_YOUR TASK_: Go through the entries and write each one out again unchanged.

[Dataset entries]
# # # #

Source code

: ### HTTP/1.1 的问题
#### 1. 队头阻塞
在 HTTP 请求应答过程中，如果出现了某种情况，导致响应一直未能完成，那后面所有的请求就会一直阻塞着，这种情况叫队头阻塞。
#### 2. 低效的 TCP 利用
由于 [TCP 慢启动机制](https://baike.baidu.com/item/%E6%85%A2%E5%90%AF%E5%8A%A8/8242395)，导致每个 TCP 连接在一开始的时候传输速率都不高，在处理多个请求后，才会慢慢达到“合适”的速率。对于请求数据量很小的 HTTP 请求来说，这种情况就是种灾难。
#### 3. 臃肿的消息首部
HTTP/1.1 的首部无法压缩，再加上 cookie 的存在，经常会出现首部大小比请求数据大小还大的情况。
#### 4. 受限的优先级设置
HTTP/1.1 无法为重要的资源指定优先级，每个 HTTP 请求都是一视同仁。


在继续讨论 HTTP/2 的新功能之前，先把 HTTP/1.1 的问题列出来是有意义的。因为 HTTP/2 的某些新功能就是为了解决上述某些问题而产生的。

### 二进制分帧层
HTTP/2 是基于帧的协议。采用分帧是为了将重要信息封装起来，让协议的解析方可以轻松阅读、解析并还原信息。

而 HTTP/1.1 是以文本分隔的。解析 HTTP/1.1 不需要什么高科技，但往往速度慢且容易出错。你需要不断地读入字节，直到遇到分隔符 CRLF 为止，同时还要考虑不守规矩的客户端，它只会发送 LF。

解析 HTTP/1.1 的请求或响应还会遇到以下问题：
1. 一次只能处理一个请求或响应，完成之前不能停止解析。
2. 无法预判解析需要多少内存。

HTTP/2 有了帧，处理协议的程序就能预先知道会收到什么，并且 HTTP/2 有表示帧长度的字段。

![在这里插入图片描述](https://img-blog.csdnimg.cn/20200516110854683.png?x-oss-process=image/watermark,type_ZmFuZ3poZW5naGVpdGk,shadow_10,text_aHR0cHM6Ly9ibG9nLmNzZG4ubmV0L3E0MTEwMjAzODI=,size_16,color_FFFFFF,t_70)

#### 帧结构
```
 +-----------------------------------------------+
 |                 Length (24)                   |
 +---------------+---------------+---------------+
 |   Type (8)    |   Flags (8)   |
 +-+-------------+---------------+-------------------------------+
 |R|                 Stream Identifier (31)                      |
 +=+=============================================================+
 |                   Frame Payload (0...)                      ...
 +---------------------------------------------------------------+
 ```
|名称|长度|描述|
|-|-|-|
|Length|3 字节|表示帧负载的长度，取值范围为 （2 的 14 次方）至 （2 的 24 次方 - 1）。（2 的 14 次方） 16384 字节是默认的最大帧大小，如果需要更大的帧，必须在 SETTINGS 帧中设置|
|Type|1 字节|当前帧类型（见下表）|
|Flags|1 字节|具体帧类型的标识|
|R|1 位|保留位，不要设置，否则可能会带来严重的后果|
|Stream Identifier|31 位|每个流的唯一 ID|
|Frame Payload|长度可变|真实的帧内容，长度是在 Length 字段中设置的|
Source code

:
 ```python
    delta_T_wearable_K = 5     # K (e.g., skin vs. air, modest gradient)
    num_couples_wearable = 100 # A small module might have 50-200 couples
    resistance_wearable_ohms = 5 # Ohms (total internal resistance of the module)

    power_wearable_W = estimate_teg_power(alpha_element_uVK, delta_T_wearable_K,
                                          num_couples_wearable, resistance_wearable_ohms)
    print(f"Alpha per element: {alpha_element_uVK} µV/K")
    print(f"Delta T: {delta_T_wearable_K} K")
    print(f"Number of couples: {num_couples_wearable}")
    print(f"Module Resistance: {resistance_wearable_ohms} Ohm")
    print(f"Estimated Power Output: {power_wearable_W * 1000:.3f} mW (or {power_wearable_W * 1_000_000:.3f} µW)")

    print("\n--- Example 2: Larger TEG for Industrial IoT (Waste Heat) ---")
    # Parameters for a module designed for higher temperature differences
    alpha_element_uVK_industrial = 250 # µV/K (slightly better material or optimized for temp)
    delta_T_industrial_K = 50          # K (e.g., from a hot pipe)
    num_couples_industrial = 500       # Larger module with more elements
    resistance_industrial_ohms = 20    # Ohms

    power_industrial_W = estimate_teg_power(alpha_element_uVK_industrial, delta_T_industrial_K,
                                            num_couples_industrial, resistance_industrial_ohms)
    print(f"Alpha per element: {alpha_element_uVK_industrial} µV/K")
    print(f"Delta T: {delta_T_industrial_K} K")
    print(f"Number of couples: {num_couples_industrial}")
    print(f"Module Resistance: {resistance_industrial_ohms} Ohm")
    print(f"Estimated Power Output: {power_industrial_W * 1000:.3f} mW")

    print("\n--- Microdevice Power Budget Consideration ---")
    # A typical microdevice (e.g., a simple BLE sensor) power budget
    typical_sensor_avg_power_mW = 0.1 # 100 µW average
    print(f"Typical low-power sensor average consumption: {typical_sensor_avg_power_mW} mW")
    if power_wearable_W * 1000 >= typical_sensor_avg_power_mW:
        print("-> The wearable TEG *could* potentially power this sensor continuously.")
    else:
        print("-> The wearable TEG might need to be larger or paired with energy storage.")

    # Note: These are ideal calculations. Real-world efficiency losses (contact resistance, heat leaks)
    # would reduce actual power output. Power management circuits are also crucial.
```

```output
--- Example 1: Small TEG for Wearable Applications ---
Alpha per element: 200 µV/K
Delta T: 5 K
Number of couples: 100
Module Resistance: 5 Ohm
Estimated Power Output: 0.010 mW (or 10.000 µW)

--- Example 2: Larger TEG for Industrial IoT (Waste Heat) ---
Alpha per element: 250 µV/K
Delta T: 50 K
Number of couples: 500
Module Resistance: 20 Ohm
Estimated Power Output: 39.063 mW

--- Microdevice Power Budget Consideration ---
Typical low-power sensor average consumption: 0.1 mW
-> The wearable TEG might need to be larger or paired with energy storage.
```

# # # #

_COMPLETED EXERCISE_:
Source code

: ### HTTP/1.1 的问题
#### 1. 队头阻塞
在 HTTP 请求应答过程中，如果出现了某种情况，导致响应一直未能完成，那后面所有的请求就会一直阻塞着，这种情况叫队头阻塞。
#### 2. 低效的 TCP 利用
由于 [TCP 慢启动机制](https://baike.baidu.com/item/%E6%85%A2%E5%90%AF%E5%8A%A8/8242395)，导致每个 TCP 连接在一开始的时候传输速率都不高，在处理多个请求后，才会慢慢达到“合适”的速率。对于请求数据量很小的 HTTP 请求来说，这种情况就是种灾难。
#### 3. 臃肿的消息首部
HTTP/1.1 的首部无法压缩，再加上 cookie 的存在，经常会出现首部大小比请求数据大小还大的情况。
#### 4. 受限的优先级设置
HTTP/1.1 无法为重要的资源指定优先级，每个 HTTP 请求都是一视同仁。


在继续讨论 HTTP/2 的新功能之前，先把 HTTP/1.1 的问题列出来是有意义的。因为 HTTP/2 的某些新功能就是为了解决上述某些问题而产生的。

### 二进制分帧层
HTTP/2 是基于帧的协议。采用分帧是为了将重要信息封装起来，让协议的解析方可以轻松阅读、解析并还原信息。

而 HTTP/1.1 是以文本分隔的。解析 HTTP/1.1 不需要什么高科技，但往往速度慢且容易出错。你需要不断地读入字节，直到遇到分隔符 CRLF 为止，同时还要考虑不守规矩的客户端，它只会发送 LF。

解析 HTTP/1.1 的请求或响应还会遇到以下问题：
1. 一次只能处理一个请求或响应，完成之前不能停止解析。
2. 无法预判解析需要多少内存。

HTTP/2 有了帧，处理协议的程序就能预先知道会收到什么，并且 HTTP/2 有表示帧长度的字段。

![在这里插入图片描述](https://img-blog.csdnimg.cn/20200516110854683.png?x-oss-process=image/watermark,type_ZmFuZ3poZW5naGVpdGk,shadow_10,text_aHR0cHM6Ly9ibG9nLmNzZG4ubmV0L3E0MTEwMjAzODI=,size_16,color_FFFFFF,t_70)

#### 帧结构
```
 +-----------------------------------------------+
 |                 Length (24)                   |
 +---------------+---------------+---------------+
 |   Type (8)    |   Flags (8)   |
 +-+-------------+---------------+-------------------------------+
 |R|                 Stream Identifier (31)                      |
 +=+=============================================================+
 |                   Frame Payload (0...)                      ...
 +---------------------------------------------------------------+
 ```
|名称|长度|描述|
|-|-|-|
|Length|3 字节|表示帧负载的长度，取值范围为 （2 的 14 次方）至 （2 的 24 次方 - 1）。（2 的 14 次方） 16384 字节是默认的最大帧大小，如果需要更大的帧，必须在 SETTINGS 帧中设置|
|Type|1 字节|当前帧类型（见下表）|
|Flags|1 字节|具体帧类型的标识|
|R|1 位|保留位，不要设置，否则可能会带来严重的后果|
|Stream Identifier|31 位|每个流的唯一 ID|
|Frame Payload|长度可变|真实的帧内容，长度是在 Length 字段中设置的|
Source code

:
 ```python
    delta_T_wearable_K = 5     # K (e.g., skin vs. air, modest gradient)
    num_couples_wearable = 100 # A small module might have 50-200 couples
    resistance_wearable_ohms = 5 # Ohms (total internal resistance of the module)

    power_wearable_W = estimate_teg_power(alpha_element_uVK, delta_T_wearable_K,
                                          num_couples_wearable, resistance_wearable_ohms)
    print(f"Alpha per element: {alpha_element_uVK} µV/K")
    print(f"Delta T: {delta_T_wearable_K} K")
    print(f"Number of couples: {num_couples_wearable}")
    print(f"Module Resistance: {resistance_wearable_ohms} Ohm")
    print(f"Estimated Power Output: {power_wearable_W * 1000:.3f} mW (or {power_wearable_W * 1_000_000:.3f} µW)")

    print("\n--- Example 2: Larger TEG for Industrial IoT (Waste Heat) ---")
    # Parameters for a module designed for higher temperature differences
    alpha_element_uVK_industrial = 250 # µV/K (slightly better material or optimized for temp)
    delta_T_industrial_K = 50          # K (e.g., from a hot pipe)
    num_couples_industrial = 500       # Larger module with more elements
    resistance_industrial_ohms = 20    # Ohms

    power_industrial_W = estimate_teg_power(alpha_element_uVK_industrial, delta_T_industrial_K,
                                            num_couples_industrial, resistance_industrial_ohms)
    print(f"Alpha per element: {alpha_element_uVK_industrial} µV/K")
    print(f"Delta T: {delta_T_industrial_K} K")
    print(f"Number of couples: {num_couples_industrial}")
    print(f"Module Resistance: {resistance_industrial_ohms} Ohm")
    print(f"Estimated Power Output: {power_industrial_W * 1000:.3f} mW")

    print("\n--- Microdevice Power Budget Consideration ---")
    # A typical microdevice (e.g., a simple BLE sensor) power budget
    typical_sensor_avg_power_mW = 0.1 # 100 µW average
    print(f"Typical low-power sensor average consumption: {typical_sensor_avg_power_mW} mW")
    if power_wearable_W * 1000 >= typical_sensor_avg_power_mW:
        print("-> The wearable TEG *could* potentially power this sensor continuously.")
    else:
        print("-> The wearable TEG might need to be larger or paired with energy storage.")

    # Note: These are ideal calculations. Real-world efficiency losses (contact resistance, heat leaks)
    # would reduce actual power output. Power management circuits are also crucial.
```

```output
--- Example 1: Small TEG for Wearable Applications ---
Alpha per element: 200 µV/K
Delta T: 5 K
Number of couples: 100
Module Resistance: 5 Ohm
Estimated Power Output: 0.010 mW (or 10.000 µW)

--- Example 2: Larger TEG for Industrial IoT (Waste Heat) ---
Alpha per element: 250 µV/K
Delta T: 50 K
Number of couples: 500
Module Resistance: 20 Ohm
Estimated Power Output: 39.063 mW

--- Microdevice Power Budget Consideration ---
Typical low-power sensor average consumption: 0.1 mW
-> The wearable TEG might need to be larger or paired with energy storage.
```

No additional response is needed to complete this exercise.